Fragmento del documento ::
Una Gala engalanada

Por Recomendador

Salimos el sábado de la pantalla, para festejar el día de la ópera en el recién estrenado anfiteatro del ICBC construido en la nueva explanada. Le caben dos mil gentes.

Lo único que vimos relacionado con la TV fue a los locutores que, con muy buena voluntad pero con gran ignorancia de la música como ellos mismos lo reconocieron, animaron el evento.

Pero no, afortunadamente, no estuvieron a cargo de esta Gala, ninguna de las tres estaciones dominantes ni sus fábricas de sueños baratos: ¡Necesitas ver más box!

Celebramos el día de la ópera con una Gala de dos horas y media con una naciente comunidad de aficionados a la música, con la Orquesta Sinfónica juvenil a cargo del maestro Pavel. Con el heroico maestro José Medina y sus alumnos, ni a cual ir de voces bellas: contralto,  sopranos, tenores, barítono y bajo. Coros diversos que, sumados, nos dan un grueso conglomerado de niños, jóvenes y adultos. Además la brillante participación del Ballet de Baja California con una coreografía creada para el Danzón número dos de Arturo Márquez.

Está naciendo una nueva comunidad de gente que ama la música, a pesar de que en nuestra ciudad son muy pocos los recitales, conciertos, funciones de teatro,  ópera o ballet. La anemia cultural de nuestros gobiernos y la falta de presupuesto no dan para más. Claro, hay público multitudinario para las bandas y para la música grupera, lo que demuestra que en nuestra ciudad hay avidez por espectáculos de todo tipo.

Conjunto de datos ::

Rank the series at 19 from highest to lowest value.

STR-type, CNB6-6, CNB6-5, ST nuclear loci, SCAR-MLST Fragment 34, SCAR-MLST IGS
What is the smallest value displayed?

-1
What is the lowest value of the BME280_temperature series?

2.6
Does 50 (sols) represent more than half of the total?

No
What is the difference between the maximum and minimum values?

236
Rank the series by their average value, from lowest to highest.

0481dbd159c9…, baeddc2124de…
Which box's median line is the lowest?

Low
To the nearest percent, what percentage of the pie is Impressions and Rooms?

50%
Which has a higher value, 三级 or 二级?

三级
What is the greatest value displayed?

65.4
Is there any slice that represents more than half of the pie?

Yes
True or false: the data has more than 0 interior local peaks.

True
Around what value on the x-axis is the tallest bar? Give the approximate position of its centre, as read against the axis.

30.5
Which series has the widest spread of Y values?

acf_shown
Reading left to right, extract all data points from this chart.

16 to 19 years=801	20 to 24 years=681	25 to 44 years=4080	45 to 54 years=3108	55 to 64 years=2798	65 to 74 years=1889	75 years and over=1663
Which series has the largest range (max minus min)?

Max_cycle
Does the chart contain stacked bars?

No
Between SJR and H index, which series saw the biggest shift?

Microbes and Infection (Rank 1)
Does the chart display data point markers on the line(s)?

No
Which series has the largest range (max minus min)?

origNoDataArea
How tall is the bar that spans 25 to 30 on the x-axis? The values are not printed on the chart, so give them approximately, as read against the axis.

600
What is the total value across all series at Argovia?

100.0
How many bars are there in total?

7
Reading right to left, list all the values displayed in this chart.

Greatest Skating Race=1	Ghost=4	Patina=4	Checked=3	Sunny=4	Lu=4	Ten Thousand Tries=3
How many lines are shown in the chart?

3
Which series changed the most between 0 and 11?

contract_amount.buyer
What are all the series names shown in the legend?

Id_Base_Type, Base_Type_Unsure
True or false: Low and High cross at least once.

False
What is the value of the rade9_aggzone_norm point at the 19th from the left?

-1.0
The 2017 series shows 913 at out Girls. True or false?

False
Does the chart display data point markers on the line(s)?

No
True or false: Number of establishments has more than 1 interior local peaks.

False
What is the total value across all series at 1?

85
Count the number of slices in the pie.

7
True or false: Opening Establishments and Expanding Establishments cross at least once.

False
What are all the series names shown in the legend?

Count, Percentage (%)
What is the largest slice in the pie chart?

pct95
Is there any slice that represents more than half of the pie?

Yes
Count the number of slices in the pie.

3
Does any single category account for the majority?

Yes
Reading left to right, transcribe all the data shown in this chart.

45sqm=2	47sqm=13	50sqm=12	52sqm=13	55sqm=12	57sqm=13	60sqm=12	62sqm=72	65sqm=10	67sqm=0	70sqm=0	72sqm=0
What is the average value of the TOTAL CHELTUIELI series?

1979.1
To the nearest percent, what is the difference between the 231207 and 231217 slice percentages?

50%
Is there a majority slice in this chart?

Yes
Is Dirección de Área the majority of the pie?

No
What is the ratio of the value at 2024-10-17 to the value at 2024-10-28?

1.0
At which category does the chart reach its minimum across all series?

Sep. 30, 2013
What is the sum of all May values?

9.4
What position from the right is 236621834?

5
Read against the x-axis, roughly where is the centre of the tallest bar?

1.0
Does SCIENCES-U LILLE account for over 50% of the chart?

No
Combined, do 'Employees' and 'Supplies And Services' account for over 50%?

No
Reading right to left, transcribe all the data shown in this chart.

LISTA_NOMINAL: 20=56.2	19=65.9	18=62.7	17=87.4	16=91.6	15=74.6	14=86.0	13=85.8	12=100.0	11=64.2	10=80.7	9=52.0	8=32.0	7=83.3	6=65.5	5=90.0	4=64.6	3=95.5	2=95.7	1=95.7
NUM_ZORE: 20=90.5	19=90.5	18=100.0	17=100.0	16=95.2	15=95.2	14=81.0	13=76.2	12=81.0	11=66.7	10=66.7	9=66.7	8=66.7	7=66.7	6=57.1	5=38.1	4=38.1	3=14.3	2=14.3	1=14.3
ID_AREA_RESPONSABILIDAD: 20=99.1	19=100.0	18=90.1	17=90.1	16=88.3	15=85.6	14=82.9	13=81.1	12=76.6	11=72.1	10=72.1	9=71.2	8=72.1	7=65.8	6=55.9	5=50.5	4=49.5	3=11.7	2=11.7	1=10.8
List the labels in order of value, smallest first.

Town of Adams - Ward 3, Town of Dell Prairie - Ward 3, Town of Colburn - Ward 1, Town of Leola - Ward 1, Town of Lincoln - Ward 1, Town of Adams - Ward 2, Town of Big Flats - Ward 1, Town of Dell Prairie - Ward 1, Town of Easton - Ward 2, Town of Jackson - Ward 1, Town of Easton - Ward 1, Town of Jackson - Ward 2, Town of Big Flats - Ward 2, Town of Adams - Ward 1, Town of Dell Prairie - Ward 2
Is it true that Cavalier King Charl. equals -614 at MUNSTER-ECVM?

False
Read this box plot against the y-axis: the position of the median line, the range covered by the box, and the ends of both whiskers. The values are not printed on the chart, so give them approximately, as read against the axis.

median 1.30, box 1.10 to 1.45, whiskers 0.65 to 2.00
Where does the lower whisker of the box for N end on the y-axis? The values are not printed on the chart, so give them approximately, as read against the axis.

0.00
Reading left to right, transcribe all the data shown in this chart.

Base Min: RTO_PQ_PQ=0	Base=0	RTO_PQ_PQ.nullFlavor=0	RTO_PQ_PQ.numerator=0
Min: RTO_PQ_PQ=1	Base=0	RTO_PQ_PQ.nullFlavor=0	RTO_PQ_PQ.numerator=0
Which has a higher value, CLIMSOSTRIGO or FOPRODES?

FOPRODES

Tarea A :: Según la crónica de la gala, ¿cuántas personas caben en el anfiteatro?
Tarea B :: Escribe la continuación de la crónica de la gala desde el punto en que termina.
Los datos son un material aparte de la crónica de la gala.

Respuesta A :: Dos mil personas.

Respuesta B ::
Tijuana, sin duda, va tomando ya su lugar en la cultura y en el deporte nacional. Cada día se incorporan más gentes. En el museo vecino, había parejitas bailando danzón. Hay que decir y bendecir a Tijuana porque en ella hay tejido social. Un pueblo noble y cohesionado a pesar de quienes se empeñan en calumniar y ningunear a nuestra ciudad, atribuyéndole la injusta mala fama que contribuyeron a crearle lenones, políticos, dueños de casinos y narcotraficantes que, por regla general, nos vinieron de fuera y en un contorno de guerras y prohibiciones como caldo de cultivo.

En la Gala, la orquesta juvenil comenzó con la muy difícil obertura del Barbero de Sevilla, siguió un coro de niños con una estupenda pianista,  una antología de arias famosas. Recorrimos, algo de Carmen, Traviata, Trovador, Aída, Nabuco, Rigoletto, la Bohemia, y varias más. Un coro muy numeroso interpretó con la orquesta, una parte del Himno a la Alegría que dice que quien ha logrado experimentar la alegría,  la amistad y el amor, sabe con certidumbre que debe de haber un Padre bueno detrás de las Estrellas. El coro tiene nombre en italiano que se refiere a las Alas Doradas en las que vuela el pensamiento de los oprimidos y sus sueños de esa liberación y de esa paz que sólo Dios puede dar.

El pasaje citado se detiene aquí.